(Stored entries)
►

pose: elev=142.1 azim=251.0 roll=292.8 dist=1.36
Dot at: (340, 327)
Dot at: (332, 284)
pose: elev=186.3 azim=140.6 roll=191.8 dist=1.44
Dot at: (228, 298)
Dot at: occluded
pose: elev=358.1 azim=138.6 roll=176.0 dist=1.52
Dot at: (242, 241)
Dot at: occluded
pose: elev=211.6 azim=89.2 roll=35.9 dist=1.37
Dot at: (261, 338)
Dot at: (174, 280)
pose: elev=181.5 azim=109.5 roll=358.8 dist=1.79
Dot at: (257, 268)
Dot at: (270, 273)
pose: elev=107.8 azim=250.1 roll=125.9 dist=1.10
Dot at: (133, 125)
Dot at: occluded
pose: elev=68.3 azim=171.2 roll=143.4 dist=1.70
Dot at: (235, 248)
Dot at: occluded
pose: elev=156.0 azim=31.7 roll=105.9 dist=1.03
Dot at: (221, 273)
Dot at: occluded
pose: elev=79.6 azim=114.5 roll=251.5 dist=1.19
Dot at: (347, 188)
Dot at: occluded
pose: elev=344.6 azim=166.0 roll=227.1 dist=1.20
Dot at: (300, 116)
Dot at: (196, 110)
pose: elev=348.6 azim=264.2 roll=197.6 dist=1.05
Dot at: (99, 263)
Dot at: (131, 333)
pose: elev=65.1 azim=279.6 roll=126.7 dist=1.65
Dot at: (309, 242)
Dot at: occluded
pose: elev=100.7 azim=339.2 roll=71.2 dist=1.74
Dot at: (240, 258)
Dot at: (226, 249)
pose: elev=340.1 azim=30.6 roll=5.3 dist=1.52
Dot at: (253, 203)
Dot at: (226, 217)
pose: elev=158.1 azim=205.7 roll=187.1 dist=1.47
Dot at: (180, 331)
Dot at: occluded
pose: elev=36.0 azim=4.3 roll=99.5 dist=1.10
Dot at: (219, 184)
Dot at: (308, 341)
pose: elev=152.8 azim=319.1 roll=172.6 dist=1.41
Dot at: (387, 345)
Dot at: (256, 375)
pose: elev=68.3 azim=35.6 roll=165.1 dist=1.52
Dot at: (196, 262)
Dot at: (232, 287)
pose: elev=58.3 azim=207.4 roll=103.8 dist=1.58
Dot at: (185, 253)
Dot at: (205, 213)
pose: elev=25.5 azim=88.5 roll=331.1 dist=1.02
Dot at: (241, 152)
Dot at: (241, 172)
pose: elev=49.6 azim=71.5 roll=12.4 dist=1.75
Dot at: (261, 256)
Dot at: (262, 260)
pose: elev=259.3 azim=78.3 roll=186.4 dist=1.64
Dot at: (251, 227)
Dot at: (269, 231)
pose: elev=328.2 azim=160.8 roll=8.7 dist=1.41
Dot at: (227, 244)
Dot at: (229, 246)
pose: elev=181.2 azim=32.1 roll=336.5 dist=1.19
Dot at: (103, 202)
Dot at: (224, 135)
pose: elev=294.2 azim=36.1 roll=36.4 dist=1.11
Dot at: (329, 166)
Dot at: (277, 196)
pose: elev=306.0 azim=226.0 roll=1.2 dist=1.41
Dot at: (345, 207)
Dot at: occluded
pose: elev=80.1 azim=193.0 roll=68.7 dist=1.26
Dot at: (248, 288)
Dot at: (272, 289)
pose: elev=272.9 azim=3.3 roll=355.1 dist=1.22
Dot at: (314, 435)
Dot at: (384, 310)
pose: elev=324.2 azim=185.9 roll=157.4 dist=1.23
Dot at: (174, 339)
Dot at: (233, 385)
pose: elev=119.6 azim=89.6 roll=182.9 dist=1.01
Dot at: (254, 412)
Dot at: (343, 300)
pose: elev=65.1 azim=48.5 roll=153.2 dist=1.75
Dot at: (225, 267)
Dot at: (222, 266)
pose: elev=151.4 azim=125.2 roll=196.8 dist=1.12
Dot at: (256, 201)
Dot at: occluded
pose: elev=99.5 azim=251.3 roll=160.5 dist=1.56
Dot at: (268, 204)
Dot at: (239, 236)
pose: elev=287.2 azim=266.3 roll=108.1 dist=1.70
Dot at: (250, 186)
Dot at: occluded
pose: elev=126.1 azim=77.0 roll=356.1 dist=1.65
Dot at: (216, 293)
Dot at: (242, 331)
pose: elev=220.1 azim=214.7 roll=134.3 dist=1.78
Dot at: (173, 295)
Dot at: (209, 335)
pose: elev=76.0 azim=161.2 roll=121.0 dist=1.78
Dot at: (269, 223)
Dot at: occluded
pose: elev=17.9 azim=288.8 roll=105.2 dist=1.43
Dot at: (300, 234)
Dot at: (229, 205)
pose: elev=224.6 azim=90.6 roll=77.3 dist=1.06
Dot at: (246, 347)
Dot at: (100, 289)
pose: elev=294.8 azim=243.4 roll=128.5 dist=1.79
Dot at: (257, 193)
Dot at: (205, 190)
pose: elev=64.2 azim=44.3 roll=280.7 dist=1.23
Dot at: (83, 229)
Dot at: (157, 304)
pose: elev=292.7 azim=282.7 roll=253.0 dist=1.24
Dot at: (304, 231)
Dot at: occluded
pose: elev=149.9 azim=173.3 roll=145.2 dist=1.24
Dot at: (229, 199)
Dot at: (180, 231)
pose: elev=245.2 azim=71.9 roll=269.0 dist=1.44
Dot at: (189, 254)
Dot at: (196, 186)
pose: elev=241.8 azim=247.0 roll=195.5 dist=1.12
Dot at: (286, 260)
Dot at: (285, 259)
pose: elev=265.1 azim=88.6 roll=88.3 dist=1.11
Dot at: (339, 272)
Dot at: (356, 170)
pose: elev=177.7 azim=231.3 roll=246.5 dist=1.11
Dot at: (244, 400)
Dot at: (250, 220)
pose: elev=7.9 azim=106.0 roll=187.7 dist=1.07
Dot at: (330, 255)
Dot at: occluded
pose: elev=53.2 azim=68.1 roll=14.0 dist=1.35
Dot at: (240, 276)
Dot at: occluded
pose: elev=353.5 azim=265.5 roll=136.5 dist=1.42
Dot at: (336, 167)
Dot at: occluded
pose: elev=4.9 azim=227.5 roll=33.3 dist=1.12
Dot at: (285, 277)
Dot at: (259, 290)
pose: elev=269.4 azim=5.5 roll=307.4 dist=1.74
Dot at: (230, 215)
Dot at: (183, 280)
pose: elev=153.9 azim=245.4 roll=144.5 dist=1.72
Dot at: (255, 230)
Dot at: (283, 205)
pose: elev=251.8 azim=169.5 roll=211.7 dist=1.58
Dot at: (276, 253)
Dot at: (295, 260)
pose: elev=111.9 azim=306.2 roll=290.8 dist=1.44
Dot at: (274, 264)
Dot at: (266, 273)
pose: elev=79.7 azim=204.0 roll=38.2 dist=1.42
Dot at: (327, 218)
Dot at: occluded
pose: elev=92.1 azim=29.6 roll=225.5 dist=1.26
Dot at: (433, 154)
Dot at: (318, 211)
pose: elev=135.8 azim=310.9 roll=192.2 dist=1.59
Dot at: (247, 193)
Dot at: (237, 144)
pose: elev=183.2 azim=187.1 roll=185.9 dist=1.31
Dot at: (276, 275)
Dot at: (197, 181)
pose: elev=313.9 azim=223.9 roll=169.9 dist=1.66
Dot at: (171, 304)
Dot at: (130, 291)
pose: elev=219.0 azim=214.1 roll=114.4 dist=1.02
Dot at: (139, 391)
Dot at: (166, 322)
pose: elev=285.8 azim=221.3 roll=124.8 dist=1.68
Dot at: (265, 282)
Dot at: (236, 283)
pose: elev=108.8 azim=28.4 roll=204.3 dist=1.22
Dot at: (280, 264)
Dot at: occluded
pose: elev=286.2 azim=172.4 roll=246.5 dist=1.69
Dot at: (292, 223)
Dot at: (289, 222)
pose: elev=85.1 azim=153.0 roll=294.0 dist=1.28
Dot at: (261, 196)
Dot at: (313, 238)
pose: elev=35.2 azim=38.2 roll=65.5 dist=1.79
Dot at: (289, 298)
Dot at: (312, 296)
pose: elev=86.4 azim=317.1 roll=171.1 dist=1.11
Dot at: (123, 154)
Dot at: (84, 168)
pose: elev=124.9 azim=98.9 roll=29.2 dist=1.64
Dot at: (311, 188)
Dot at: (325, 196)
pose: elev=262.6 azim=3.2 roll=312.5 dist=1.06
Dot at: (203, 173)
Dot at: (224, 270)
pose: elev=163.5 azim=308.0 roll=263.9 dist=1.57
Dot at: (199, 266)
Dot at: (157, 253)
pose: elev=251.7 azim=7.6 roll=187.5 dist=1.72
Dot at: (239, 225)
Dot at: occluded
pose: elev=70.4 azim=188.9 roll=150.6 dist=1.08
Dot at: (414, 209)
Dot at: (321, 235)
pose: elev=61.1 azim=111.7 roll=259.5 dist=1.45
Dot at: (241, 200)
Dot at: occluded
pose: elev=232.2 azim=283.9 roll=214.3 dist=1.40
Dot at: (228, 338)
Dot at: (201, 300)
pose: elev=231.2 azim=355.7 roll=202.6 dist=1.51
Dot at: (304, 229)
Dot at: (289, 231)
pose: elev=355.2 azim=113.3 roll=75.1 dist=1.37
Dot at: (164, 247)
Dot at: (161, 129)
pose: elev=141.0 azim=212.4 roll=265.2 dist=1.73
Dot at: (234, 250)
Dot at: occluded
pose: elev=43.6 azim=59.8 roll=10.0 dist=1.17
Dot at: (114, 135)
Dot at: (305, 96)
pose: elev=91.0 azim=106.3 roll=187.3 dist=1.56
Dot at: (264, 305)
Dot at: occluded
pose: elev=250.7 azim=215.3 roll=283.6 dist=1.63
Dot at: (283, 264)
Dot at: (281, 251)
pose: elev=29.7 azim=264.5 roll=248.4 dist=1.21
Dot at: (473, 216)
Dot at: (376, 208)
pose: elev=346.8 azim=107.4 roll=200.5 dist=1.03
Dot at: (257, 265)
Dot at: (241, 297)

◄

§ Objective:
Retype the listing line for line, starting with the line containing "pose: elev=353.5 azim=265.5" and continuing through the line containing "Dot at: (237, 144)".

§ Task answer:
pose: elev=353.5 azim=265.5 roll=136.5 dist=1.42
Dot at: (336, 167)
Dot at: occluded
pose: elev=4.9 azim=227.5 roll=33.3 dist=1.12
Dot at: (285, 277)
Dot at: (259, 290)
pose: elev=269.4 azim=5.5 roll=307.4 dist=1.74
Dot at: (230, 215)
Dot at: (183, 280)
pose: elev=153.9 azim=245.4 roll=144.5 dist=1.72
Dot at: (255, 230)
Dot at: (283, 205)
pose: elev=251.8 azim=169.5 roll=211.7 dist=1.58
Dot at: (276, 253)
Dot at: (295, 260)
pose: elev=111.9 azim=306.2 roll=290.8 dist=1.44
Dot at: (274, 264)
Dot at: (266, 273)
pose: elev=79.7 azim=204.0 roll=38.2 dist=1.42
Dot at: (327, 218)
Dot at: occluded
pose: elev=92.1 azim=29.6 roll=225.5 dist=1.26
Dot at: (433, 154)
Dot at: (318, 211)
pose: elev=135.8 azim=310.9 roll=192.2 dist=1.59
Dot at: (247, 193)
Dot at: (237, 144)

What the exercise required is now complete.